● WORK INSTRUCTION:
Report each line of the material that contains the word "created", reproducing every such line in full.

Saved entries:
● ● ● ● ●
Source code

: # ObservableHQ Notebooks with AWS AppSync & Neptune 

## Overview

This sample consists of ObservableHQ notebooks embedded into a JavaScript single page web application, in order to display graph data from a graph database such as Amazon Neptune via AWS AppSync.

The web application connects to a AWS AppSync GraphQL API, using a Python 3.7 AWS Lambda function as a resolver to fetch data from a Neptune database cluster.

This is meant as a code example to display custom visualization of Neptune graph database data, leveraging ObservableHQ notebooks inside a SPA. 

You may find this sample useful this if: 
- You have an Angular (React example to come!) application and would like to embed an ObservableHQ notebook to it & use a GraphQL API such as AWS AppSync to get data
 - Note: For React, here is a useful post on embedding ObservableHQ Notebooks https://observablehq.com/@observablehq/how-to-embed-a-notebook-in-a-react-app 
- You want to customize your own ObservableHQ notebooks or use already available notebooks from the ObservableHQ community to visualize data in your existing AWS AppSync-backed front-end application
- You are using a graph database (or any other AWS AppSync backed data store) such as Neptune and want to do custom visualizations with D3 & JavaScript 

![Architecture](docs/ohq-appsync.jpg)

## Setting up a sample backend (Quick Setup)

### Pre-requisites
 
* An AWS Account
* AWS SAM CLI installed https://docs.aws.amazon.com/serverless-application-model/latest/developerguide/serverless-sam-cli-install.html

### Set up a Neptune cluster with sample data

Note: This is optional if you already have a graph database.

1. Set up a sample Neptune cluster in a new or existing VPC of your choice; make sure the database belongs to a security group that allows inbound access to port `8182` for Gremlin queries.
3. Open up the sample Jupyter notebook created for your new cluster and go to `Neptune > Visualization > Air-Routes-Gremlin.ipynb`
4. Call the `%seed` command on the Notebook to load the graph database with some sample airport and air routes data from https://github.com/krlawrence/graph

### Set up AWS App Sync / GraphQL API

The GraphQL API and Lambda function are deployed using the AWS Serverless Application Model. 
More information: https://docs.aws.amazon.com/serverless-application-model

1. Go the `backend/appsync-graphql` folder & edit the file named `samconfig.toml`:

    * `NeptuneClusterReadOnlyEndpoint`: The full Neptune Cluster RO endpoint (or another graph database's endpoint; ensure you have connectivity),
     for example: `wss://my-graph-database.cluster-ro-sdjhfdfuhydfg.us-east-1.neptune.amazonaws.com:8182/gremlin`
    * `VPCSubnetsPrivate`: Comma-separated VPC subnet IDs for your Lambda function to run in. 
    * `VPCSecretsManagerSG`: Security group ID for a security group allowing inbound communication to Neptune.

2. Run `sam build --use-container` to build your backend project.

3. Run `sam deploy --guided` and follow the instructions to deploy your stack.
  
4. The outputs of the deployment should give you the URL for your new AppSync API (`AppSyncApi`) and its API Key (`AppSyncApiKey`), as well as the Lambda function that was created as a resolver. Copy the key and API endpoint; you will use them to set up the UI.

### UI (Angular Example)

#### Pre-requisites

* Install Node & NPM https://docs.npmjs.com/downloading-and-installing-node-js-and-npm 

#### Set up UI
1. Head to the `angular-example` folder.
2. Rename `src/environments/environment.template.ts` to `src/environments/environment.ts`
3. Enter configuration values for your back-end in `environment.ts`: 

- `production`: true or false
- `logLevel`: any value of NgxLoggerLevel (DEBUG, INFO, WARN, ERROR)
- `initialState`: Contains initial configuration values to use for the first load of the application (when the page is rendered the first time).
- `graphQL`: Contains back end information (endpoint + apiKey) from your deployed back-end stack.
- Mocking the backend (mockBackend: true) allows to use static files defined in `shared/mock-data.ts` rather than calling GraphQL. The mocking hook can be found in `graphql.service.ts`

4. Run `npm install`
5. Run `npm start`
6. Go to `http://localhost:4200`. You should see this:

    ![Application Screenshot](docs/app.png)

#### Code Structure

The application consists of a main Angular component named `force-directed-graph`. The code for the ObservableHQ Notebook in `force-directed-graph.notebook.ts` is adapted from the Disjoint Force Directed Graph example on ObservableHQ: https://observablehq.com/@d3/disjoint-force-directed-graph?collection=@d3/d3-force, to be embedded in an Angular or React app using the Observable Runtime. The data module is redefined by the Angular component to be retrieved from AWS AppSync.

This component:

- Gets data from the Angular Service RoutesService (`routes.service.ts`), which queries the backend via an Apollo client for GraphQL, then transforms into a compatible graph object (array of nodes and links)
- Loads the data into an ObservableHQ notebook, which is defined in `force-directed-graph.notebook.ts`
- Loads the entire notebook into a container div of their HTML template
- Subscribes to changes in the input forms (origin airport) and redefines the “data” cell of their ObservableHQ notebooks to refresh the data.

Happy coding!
● ● ● ● ●
● FINISHED TASK:
3. Open up the sample Jupyter notebook created for your new cluster and go to `Neptune > Visualization > Air-Routes-Gremlin.ipynb`
4. The outputs of the deployment should give you the URL for your new AppSync API (`AppSyncApi`) and its API Key (`AppSyncApiKey`), as well as the Lambda function that was created as a resolver. Copy the key and API endpoint; you will use them to set up the UI.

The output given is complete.